*Extract*.
R devel - Dec 2016 - Different results for cos,sin,tan and cospi,sinpi,tanpi

>>>>> Martin Maechler <maechler at stat.math.ethz.ch>
>>>>>     on Thu, 1 Dec 2016 09:36:10 +0100 writes:
>>>>> Ei-ji Nakama <nakama at ki.rim.or.jp>
>>>>>     on Thu, 1 Dec 2016 14:39:55 +0900 writes:
    >> Hi,
    >> i try sin, cos, and tan.

    >>> sapply(c(cos,sin,tan),function(x,y)x(y),1.23e45*pi)
    >> [1] 0.5444181 0.8388140 1.5407532

    >> However, *pi results the following

    >>> sapply(c(cospi,sinpi,tanpi),function(x,y)x(y),1.23e45)
    >> [1] 1 0 0

    >> Please try whether the following becomes all right.

    > [..............................]

    > Yes, it does  -- the fix will be in all future versions of R.

oops.... not so quickly, Martin!

Of course, the results then coincide,  by sheer implementation.

*To-do item A*.
Extract from the thread, word for word, the passage from "R devel - Dec" to "cos, and tan.".
*To-do item B*.
Decide whether each statement agrees with the thread, answering yes or no and quoting the words that settle it: (i) The number passed to cospi, sinpi and tanpi was 1.23e45. (ii) Martin Maechler's message is timestamped 14:39:55. (iii) One message says the fix will be in all future versions of R.
The rows after the thread are not needed for this work.

*Entries supplied*.
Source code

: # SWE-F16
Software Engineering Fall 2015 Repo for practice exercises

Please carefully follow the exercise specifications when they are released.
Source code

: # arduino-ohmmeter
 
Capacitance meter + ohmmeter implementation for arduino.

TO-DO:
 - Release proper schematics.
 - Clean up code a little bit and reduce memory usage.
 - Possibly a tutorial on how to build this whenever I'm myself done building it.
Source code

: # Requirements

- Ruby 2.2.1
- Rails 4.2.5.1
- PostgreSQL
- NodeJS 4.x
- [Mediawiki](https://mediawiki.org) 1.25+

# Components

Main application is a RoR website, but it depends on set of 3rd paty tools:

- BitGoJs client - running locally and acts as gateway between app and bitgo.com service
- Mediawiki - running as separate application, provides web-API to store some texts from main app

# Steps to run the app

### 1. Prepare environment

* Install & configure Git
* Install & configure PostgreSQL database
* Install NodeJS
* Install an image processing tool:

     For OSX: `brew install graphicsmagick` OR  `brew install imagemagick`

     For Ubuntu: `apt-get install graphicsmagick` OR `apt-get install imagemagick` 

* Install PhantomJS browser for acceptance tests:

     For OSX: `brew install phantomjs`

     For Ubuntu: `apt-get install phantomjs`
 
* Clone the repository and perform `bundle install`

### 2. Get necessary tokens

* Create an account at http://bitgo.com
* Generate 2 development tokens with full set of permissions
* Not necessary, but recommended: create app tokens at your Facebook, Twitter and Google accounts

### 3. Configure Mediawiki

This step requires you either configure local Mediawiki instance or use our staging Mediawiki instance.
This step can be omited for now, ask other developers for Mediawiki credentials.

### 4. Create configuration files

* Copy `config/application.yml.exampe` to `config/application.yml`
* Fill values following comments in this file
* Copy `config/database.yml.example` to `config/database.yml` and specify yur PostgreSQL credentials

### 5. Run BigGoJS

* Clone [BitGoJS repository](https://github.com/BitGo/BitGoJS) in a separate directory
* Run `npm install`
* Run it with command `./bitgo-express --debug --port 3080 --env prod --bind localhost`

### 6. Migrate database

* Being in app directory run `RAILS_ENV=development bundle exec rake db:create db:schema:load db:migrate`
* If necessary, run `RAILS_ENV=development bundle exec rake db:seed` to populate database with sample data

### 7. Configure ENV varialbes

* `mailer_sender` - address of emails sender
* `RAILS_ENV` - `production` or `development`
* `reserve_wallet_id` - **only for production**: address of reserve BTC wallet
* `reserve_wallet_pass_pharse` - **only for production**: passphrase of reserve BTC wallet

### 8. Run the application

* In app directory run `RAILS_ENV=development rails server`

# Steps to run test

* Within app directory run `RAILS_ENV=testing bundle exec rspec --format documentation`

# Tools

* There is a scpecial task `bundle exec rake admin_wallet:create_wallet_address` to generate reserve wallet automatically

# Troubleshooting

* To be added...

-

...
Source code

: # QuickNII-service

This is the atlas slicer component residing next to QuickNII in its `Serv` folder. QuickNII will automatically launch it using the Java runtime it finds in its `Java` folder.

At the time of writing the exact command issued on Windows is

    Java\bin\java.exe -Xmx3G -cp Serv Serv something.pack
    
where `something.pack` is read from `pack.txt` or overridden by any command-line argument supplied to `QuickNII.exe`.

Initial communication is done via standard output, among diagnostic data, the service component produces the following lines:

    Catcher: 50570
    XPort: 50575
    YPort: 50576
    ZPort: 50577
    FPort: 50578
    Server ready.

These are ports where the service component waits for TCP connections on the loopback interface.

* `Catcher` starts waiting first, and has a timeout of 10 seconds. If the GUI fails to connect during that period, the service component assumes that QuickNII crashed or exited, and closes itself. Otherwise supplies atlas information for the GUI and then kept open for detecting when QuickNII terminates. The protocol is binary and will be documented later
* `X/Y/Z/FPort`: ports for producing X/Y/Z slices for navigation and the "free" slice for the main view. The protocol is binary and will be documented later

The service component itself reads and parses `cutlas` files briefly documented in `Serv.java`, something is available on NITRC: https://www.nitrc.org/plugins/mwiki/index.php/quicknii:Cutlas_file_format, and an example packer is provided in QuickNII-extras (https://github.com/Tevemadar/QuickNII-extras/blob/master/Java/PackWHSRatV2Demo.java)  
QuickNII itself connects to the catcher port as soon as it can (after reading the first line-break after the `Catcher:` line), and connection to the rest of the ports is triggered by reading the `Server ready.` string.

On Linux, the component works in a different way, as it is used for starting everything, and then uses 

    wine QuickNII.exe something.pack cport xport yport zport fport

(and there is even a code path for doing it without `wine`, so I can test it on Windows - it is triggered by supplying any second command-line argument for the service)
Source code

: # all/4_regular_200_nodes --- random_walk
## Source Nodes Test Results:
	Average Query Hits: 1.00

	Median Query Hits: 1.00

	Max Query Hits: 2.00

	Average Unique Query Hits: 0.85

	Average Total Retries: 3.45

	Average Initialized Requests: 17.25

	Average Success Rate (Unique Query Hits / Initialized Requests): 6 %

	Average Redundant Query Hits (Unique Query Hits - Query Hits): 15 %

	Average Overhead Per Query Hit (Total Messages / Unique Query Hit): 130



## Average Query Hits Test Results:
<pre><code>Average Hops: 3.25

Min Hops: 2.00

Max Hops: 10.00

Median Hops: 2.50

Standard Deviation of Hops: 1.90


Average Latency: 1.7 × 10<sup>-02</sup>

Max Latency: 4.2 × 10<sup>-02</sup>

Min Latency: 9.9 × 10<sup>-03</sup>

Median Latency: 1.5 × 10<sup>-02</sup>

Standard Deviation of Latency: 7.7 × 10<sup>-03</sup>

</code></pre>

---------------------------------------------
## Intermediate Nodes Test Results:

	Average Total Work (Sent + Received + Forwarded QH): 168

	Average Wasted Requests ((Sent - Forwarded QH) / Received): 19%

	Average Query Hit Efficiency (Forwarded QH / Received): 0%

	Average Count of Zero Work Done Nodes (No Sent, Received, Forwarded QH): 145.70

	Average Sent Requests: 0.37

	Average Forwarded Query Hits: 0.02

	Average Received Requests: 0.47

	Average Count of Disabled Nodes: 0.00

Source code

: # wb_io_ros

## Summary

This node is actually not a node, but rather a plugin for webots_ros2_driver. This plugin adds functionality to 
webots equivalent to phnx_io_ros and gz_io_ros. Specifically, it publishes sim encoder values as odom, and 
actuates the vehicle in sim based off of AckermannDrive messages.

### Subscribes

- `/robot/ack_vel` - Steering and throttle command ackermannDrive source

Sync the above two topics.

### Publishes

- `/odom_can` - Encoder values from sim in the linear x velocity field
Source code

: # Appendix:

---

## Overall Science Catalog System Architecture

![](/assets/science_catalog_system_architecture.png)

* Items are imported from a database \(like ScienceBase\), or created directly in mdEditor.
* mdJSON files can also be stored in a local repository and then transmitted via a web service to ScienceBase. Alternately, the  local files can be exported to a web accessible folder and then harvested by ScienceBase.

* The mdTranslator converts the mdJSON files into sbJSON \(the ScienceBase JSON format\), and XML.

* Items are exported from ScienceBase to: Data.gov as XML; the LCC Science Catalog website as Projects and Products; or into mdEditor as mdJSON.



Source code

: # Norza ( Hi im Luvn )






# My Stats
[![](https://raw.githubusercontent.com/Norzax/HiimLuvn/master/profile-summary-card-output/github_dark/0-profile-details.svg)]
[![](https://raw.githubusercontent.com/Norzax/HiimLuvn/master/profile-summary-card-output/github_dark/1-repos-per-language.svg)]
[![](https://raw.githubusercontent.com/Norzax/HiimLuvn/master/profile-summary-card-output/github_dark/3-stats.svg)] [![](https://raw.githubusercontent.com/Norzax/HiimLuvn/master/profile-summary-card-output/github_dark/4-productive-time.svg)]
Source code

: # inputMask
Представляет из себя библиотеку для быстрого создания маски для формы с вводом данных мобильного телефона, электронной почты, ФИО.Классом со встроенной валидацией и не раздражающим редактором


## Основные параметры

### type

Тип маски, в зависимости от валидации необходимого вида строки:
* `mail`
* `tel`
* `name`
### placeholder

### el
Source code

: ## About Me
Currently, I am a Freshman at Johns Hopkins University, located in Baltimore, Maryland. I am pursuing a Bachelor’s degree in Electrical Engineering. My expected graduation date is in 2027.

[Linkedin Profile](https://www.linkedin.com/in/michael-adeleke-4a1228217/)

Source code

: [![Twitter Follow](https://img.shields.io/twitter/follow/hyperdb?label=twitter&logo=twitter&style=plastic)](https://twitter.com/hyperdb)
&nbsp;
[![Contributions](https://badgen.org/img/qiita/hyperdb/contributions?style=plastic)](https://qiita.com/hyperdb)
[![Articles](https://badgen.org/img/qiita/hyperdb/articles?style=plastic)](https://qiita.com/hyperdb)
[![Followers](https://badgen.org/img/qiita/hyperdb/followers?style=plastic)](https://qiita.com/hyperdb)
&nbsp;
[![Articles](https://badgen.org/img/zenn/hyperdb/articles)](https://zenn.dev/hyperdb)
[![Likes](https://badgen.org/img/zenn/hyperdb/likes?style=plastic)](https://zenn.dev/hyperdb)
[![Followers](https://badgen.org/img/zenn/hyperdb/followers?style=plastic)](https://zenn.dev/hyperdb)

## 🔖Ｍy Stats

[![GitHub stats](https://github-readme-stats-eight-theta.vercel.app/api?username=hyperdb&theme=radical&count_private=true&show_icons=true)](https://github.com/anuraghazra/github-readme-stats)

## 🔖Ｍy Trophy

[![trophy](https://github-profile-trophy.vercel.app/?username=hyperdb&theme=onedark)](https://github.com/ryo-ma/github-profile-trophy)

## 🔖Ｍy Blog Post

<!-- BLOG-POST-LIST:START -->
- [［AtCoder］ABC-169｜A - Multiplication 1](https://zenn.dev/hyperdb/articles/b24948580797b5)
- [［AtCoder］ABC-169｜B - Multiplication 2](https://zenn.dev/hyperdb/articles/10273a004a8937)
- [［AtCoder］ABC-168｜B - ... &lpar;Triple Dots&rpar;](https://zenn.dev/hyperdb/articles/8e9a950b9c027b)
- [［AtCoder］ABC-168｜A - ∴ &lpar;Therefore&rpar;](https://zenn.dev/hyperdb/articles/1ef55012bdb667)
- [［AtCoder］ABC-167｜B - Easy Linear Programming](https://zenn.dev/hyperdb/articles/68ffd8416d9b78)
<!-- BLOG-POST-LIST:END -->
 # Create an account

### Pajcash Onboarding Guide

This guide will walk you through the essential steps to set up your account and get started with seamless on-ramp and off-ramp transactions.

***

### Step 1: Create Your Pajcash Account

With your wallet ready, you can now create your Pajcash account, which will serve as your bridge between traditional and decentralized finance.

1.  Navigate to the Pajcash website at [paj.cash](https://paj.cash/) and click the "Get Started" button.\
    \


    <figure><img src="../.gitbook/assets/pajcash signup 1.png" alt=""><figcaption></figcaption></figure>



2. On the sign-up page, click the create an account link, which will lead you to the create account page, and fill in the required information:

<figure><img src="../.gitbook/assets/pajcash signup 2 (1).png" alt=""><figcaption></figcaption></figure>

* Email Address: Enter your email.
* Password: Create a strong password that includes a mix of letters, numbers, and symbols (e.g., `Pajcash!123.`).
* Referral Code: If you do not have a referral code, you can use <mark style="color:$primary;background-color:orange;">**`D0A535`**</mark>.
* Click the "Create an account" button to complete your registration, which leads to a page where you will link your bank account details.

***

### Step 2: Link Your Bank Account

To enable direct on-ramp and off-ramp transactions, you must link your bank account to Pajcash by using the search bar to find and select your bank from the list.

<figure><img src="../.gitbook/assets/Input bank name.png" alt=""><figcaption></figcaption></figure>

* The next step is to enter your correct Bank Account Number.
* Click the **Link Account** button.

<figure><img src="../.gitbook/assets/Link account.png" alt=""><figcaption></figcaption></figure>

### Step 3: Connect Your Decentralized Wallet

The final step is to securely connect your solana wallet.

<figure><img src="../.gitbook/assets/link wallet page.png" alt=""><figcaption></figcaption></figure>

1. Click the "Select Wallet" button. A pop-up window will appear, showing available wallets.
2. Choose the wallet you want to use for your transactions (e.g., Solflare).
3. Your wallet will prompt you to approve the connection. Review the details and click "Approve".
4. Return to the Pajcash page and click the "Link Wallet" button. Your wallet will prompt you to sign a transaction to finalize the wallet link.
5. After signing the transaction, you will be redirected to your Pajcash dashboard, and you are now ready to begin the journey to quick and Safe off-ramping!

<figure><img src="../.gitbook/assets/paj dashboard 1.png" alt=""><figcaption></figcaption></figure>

*Output A*.
R devel - Dec 2016 - Different results for cos,sin,tan and cospi,sinpi,tanpi

>>>>> Martin Maechler <maechler at stat.math.ethz.ch>
>>>>>     on Thu, 1 Dec 2016 09:36:10 +0100 writes:
>>>>> Ei-ji Nakama <nakama at ki.rim.or.jp>
>>>>>     on Thu, 1 Dec 2016 14:39:55 +0900 writes:
    >> Hi,
    >> i try sin, cos, and tan.

*Output B*.
(i) Yes: "sapply(c(cospi,sinpi,tanpi),function(x,y)x(y),1.23e45)".
(ii) No: "on Thu, 1 Dec 2016 09:36:10 +0100 writes".
(iii) Yes: "the fix will be in all future versions of R."